The good news is that since I wrote about this topic in 2010, organic strawberries have become easier to find in supermarkets, including the Elm City Market, and their price has come down.
We’ve been enjoying them at my house all through the month of May. Local varieties are still weeks away, but I just can’t resist the seductive strawberry, especially at such an attractive price.
The new way I’ve discovered to enjoy them is — dessert as real food — fresh strawberries with sweet ricotta “cream.” Here is my recipe, tweaked from a couple of things I found on the internet.
Fresh Strawberries with Sweet Ricotta “Cream”
INGREDIENTS
- 2 cups, sliced, fresh strawberries
- 1/2 cup low-fat ricotta cheese (I use the local Calabro from East Haven, CT)
- 1/8 cup low-fat milk
- 1-1/2 teaspoons sugar
- 3/8 teaspoon vanilla (I use Baldwin’s made in W. Stockbridge, MA)
DIRECTIONS
- Whisk (or purée) all ingredients EXCEPT strawberries in a pyrex measuring cup, metal bowl, or other freezer-safe container.
- Chill in freezer for 10 minutes.
- Stir.
- Keep very cold until serving time.
- Place strawberries in two bowls or glasses. Spoon “cream” on top.
This dessert is best if you can have the topping finished as close to serving time as possible. This is a delicious treat without any of the guilt sometimes associated with dessert.
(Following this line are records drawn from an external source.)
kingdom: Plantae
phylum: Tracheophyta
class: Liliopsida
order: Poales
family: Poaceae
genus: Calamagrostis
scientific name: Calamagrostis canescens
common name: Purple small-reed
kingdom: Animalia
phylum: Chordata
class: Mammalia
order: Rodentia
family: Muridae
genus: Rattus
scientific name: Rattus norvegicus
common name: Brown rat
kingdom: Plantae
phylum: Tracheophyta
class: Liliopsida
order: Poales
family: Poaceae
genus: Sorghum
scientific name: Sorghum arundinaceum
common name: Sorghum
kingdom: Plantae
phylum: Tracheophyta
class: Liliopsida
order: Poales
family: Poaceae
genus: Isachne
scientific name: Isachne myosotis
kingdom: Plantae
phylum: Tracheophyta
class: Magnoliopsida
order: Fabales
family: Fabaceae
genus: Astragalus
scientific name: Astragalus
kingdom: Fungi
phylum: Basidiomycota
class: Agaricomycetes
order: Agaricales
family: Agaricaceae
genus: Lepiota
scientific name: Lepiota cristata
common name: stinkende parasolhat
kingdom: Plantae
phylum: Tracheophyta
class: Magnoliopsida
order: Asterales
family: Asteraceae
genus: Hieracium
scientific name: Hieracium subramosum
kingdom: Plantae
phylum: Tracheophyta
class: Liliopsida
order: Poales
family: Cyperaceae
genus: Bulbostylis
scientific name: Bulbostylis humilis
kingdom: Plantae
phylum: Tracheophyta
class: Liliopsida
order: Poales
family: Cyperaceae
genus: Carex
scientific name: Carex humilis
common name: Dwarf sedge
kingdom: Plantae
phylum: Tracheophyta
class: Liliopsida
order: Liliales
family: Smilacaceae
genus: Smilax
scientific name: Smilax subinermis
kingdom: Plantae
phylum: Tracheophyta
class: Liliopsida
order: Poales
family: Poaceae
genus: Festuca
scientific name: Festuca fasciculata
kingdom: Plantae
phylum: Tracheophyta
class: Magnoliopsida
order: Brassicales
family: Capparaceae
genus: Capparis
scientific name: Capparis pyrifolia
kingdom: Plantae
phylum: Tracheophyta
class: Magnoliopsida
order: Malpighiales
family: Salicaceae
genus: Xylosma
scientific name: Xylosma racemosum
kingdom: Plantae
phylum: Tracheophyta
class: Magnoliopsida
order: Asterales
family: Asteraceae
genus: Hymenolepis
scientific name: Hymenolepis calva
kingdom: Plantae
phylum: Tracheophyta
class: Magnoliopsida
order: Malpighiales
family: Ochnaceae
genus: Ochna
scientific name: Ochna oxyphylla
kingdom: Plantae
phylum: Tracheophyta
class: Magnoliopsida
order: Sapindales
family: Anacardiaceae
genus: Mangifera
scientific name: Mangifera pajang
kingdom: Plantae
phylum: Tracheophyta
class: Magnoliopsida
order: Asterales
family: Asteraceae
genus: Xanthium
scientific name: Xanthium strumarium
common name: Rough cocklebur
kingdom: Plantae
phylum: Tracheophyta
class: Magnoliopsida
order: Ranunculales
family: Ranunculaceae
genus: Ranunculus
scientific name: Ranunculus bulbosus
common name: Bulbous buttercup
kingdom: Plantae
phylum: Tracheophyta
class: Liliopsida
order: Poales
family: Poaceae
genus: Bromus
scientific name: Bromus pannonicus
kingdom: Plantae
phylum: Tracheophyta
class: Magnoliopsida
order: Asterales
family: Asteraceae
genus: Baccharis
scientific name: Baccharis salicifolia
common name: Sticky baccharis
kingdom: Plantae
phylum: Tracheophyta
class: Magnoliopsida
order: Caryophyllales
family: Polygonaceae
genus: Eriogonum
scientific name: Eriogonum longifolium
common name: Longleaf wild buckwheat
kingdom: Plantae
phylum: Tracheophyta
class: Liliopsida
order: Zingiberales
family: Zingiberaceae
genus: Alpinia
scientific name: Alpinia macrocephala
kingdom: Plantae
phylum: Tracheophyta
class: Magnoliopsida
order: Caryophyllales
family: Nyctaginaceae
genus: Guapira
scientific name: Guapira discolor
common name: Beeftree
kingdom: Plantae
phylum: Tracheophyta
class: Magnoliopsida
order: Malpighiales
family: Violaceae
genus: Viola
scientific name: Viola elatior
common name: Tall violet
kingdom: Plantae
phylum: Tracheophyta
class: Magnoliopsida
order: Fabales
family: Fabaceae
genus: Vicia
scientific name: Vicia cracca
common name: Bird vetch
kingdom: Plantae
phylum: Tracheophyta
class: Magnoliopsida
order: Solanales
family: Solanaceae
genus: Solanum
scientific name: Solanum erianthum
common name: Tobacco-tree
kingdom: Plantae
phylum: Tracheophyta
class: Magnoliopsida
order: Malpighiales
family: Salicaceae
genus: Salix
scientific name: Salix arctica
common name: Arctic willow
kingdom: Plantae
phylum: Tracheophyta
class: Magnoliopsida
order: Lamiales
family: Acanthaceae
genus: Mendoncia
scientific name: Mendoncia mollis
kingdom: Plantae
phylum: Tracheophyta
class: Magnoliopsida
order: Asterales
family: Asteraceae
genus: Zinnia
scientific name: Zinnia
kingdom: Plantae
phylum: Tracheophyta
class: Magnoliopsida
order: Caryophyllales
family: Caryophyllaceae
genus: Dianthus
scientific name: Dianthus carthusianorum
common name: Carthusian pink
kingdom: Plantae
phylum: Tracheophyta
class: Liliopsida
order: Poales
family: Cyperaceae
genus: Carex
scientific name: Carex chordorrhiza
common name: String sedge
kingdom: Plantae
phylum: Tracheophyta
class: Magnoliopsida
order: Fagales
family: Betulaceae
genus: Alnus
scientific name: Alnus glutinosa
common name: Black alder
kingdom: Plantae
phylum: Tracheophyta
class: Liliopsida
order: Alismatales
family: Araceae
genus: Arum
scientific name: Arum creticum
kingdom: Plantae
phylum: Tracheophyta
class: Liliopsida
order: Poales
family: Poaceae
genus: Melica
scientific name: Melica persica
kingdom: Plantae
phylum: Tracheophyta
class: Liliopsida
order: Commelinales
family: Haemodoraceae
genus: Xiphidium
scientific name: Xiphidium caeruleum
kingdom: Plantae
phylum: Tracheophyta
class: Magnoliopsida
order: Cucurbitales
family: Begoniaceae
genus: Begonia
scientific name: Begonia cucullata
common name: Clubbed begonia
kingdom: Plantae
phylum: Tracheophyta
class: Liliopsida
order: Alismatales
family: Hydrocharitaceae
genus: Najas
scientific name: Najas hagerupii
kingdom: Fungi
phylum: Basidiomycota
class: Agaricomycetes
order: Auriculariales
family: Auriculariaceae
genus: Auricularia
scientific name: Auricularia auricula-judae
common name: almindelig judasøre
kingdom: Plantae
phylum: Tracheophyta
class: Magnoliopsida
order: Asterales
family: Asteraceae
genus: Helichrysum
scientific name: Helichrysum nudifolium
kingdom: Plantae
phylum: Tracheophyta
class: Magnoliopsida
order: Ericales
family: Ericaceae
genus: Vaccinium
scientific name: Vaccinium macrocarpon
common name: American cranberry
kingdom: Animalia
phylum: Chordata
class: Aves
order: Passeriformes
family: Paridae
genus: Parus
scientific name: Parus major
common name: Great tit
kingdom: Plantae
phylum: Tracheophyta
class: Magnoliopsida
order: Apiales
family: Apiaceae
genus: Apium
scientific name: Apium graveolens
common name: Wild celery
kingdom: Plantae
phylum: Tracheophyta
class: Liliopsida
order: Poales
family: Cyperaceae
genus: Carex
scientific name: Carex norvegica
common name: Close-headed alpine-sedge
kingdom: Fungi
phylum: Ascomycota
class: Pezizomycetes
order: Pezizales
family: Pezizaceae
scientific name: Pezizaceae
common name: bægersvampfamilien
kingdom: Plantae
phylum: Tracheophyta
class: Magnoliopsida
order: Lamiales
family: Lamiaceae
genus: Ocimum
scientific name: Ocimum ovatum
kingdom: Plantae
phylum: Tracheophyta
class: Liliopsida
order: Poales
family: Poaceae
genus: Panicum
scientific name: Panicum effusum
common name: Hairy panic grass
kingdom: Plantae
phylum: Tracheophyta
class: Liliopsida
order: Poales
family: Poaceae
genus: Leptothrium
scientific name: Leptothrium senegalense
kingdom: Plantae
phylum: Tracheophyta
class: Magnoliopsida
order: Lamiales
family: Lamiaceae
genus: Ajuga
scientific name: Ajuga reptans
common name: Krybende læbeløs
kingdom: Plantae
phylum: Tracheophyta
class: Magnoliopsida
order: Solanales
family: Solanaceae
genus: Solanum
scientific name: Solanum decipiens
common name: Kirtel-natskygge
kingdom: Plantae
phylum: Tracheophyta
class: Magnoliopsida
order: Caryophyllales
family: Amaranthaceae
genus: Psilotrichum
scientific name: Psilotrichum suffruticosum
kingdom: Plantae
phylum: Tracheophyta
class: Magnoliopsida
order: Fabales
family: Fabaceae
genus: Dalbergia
By my calculations, based on the nutritional facts for strawberries, low-fat ricotta, and sugar, each serving provides 160% of your vitamin C, 18% of your calcium, and 8% of your dietary fiber for a mere 142 calories.
Go ahead, enjoy! This is a perfect dessert to contribute to your next pot luck.
Have a great holiday.
I often blog on food, food issues, or topics related to growing things on Monday in support of Meatless Monday, one of several programs developed in the Healthy Monday project, founded in 2003 in association with Columbia University’s Mailman School of Public Health, Johns Hopkins Bloomberg School of Public Health and Syracuse University’s Newhouse School of Communications. Meatless Monday’s goal is “to help reduce meat consumption 15% in order to improve personal health and the health of our planet.”